Donald Trump a peut-être aussi perdu l’un de ses plus grands alliés parmi les médias conservateurs. Après les élections de mi-mandat, le patron de NewsCorp, Rupert Murdoch, lui a dit qu’il ne pourrait pas compter sur l’appui des médias de son groupe s’il donnait suite à son idée de briguer la présidence en 2024, selon le quotidien britannique i.

Font partie de NewsCorp Fox News, le Wall Street Journal et le New York Post, entre autres.

« Nous avons été clairs avec Donald.

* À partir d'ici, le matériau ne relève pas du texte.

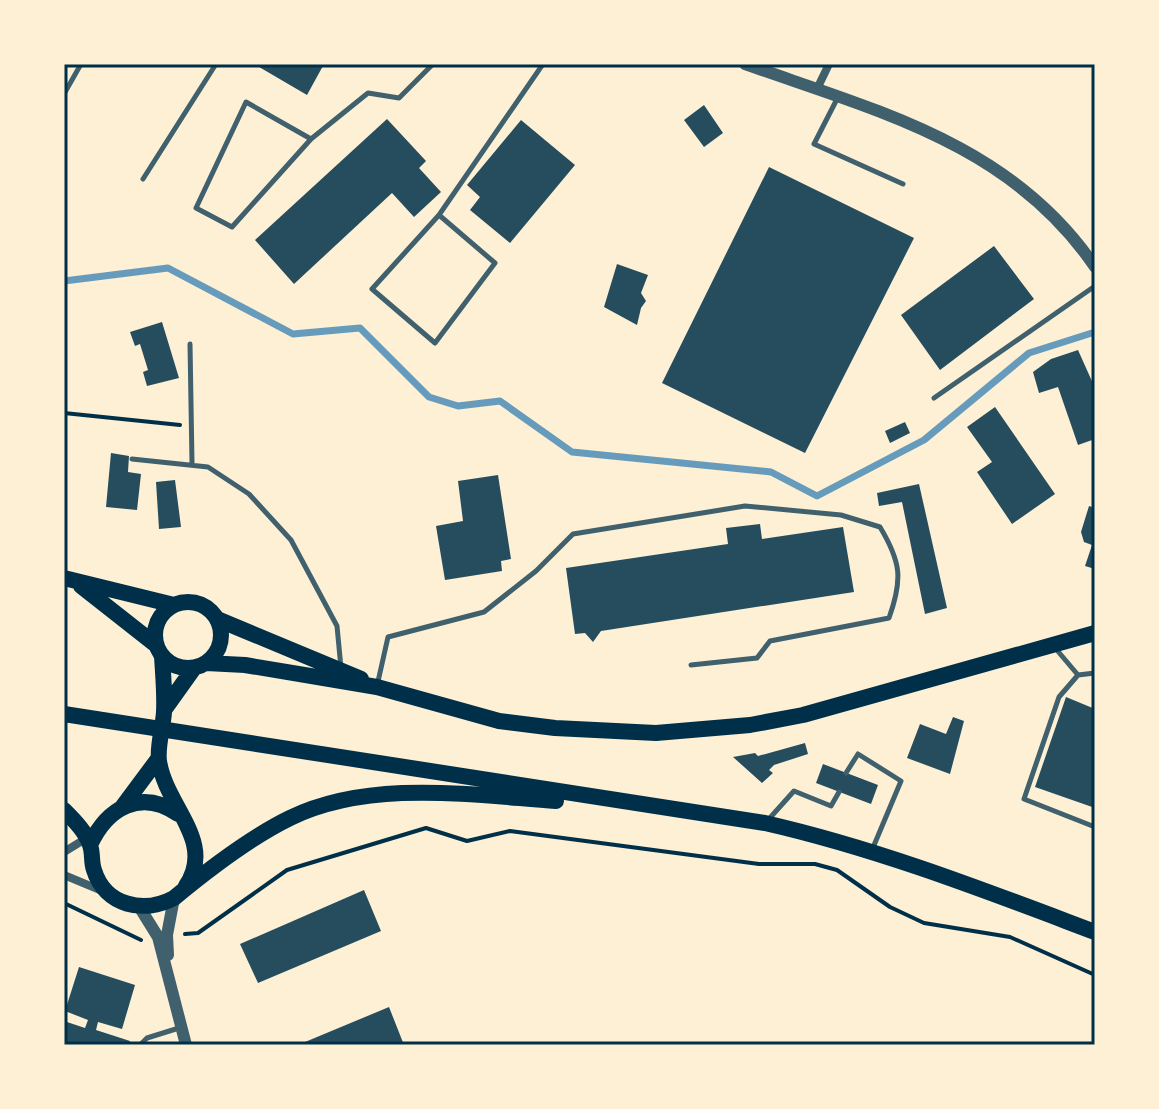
<svg xmlns="http://www.w3.org/2000/svg" width="1159" height="1109" viewBox="0 0 1159 1109" font-family="'IBM Plex Serif',serif">
<style>
.lines{fill:none;stroke-linecap:round;stroke-linejoin:round}
.stream{stroke:#669bbc;stroke-width:7}
.building{fill:#264d5e}
.path{stroke:#003049;stroke-width:4}
.service{stroke:#3f606c;stroke-width:5}
.minor{stroke:#3f606c;stroke-width:8}
.tertiary{stroke:#3f606c;stroke-width:12}
.primary{stroke:#003049;stroke-width:16}
.neatline{fill:none;stroke:#003049;stroke-width:3}
</style>
<rect width="100%" height="100%" fill="#fdf0d5"/>
<g class="lines">
<path class="stream" d="M 64,281 L 168,268 L 293,334 L 360,328 L 429,397 L 458,406 L 500,401 L 572,452 L 771,472 L 817,496 L 924,440 L 1029,353 L 1095,332"/>
</g>
<path class="building" d="M 254,64 L 324,64 L 307,95 Z
M 704,105 L 723,133 L 704,147 L 684,120 Z
M 387,119 L 426,161 L 419,168 L 441,192 L 414,217 L 392,193 L 294,284 L 255,240 Z
M 521,120 L 575,165 L 510,243 L 470,210 L 480,197 L 467,185 Z
M 769,167 L 914,238 L 805,453 L 662,383 Z
M 994,246 L 1034,299 L 940,370 L 901,315 Z
M 617,264 L 648,275 L 641,293 L 646,301 L 641,308 L 637,325 L 604,307 Z
M 162,322 L 179,378 L 147,386 L 143,372 L 148,370 L 140,344 L 135,346 L 130,332 Z
M 1078,350 L 1095,388 L 1095,439 L 1078,445 L 1058,387 L 1039,393 L 1033,372 L 1051,359 Z
M 995,407 L 1055,494 L 1012,524 L 977,472 L 992,462 L 967,427 Z
M 905,422 L 910,433 L 890,443 L 885,431 Z
M 111,453 L 129,456 L 128,472 L 141,474 L 137,510 L 106,507 Z
M 498,475 L 511,559 L 501,561 L 502,571 L 445,580 L 436,526 L 463,521 L 458,481 Z
M 175,480 L 181,527 L 159,529 L 156,482 Z
M 919,484 L 947,608 L 925,614 L 902,502 L 879,506 L 877,493 Z
M 1089,506 L 1095,508 L 1095,569 L 1085,566 L 1092,545 L 1084,542 L 1081,532 Z
M 760,524 L 762,539 L 843,527 L 854,592 L 601,631 L 593,642 L 585,633 L 575,634 L 566,568 L 728,544 L 726,528 Z
M 1066,697 L 1095,709 L 1095,808 L 1035,787 Z
M 953,717 L 964,721 L 950,774 L 907,758 L 920,724 L 946,734 Z
M 805,743 L 808,754 L 774,765 L 769,770 L 773,773 L 762,783 L 733,757 L 755,753 L 758,756 Z
M 823,764 L 878,785 L 871,804 L 816,783 Z
M 364,890 L 381,931 L 258,983 L 240,944 Z
M 79,967 L 135,985 L 122,1029 L 98,1022 L 96,1030 L 130,1041 L 129,1045 L 64,1045 L 64,1021 L 85,1028 L 88,1020 L 65,1011 Z
M 389,1007 L 404,1045 L 306,1045 L 305,1042 Z"/>
<g class="lines">
<path class="path" d="M 64,413 L 180,425
M 64,903 L 141,940
M 185,934 L 198,933 L 287,870 L 426,828 L 467,841 L 510,831 L 759,864 L 815,864 L 837,870 L 890,907 L 924,923 L 1010,937 L 1095,975"/>
<path class="service" d="M 64,94 L 81,64
M 837,99 L 814,144 L 903,184
M 311,139 L 246,102 L 196,208 L 232,227 L 311,139 L 368,93 L 399,98 L 433,64
M 143,179 L 216,64
M 439,215 L 495,263 L 435,343 L 372,289 L 439,215 L 543,64
M 190,344 L 192,463
M 934,398 L 1095,286
M 132,459 L 208,467 L 249,494 L 291,540 L 337,626 L 341,668
M 1056,649 L 1078,675
M 1095,673 L 1078,675 L 1059,697 L 1024,799 L 1095,827
M 377,686 L 388,637 L 484,612 L 536,571 L 573,534 L 745,506 L 841,515 L 880,527 C 901,562 903,579 889,618 L 770,641 L 757,658 L 691,665
M 846,773 L 858,754 L 901,781 L 872,850
M 768,820 L 794,791 L 831,806 L 839,792
M 140,1045 L 147,1038 L 179,1028"/>
<path class="minor" d="M 817,89 L 829,64
M 64,852 L 90,836
M 64,875 L 100,890"/>
<path class="tertiary" d="M 745,64 C 877,111 1012,144 1095,267
M 140,908 L 158,937 L 186,1045
M 168,955 L 167,935 L 174,898"/>
<path class="primary" d="M 64,578 L 174,605
M 81,586 L 156,645
M155 635a33 33 0 1 1 66 0a33 33 0 1 1-66 0Z
M 217,619 L 361,679
M 162,656 C 163,674 165,694 164,712 C 163,728 157,746 159,761 C 166,807 216,841 186,886
M 206,663 L 245,665 L 377,687 L 499,721 L 555,728 L 656,733 L 750,725 L 803,715 L 1095,633
M 164,710 L 194,668
M 64,714 L 765,823 C 879,849 986,891 1095,932
M 123,806 L 158,759
M 64,810 C 74,820 86,832 90,845 C 93,853 91,862 94,870 C 105,906 144,914 174,898 C 209,869 249,838 290,818 C 370,779 471,795 556,801
M 90,845 C 107,808 141,788 178,814"/>
</g>
<rect width="1159" height="1109" fill="none" stroke="#fdf0d5" stroke-width="132"/>
<rect x="66" y="66" width="1027" height="977" class="neatline"/>
</svg>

Il y a eu des conversations entre eux au cours desquelles Rupert a fait comprendre à Donald que nous ne pouvions pas soutenir une autre course à la Maison-Blanche », a déclaré une source haut placée de NewsCorp au journal i.

N’empêche : l’animateur de Fox News Sean Hannity et ses invités ont accueilli avec enthousiasme l’annonce de Donald Trump mardi soir.

Ron DeSantis, lui, n’a pas ajouté mardi aux critiques formulées à l’endroit de Donald Trump depuis les élections de mi-mandat. Il n’a cependant pas cherché à minimiser l’ampleur des défaites subies par les républicains.

« C’était une performance extrêmement décevante, d’autant plus que les politiques de Biden sont très largement impopulaires », a-t-il dit lors de sa première conférence de presse depuis sa réélection éclatante.

Quand les journalistes ont tenté de lui soutirer un commentaire sur les ambitions présidentielles de Donald Trump, le gouverneur de Floride s’est contenté de mettre en valeur sa propre victoire, remportée par 19 points de pourcentage.

« Au bout du compte, je dirais simplement aux gens d’aller voir le tableau d’affichage de mardi soir dernier », a-t-il dit.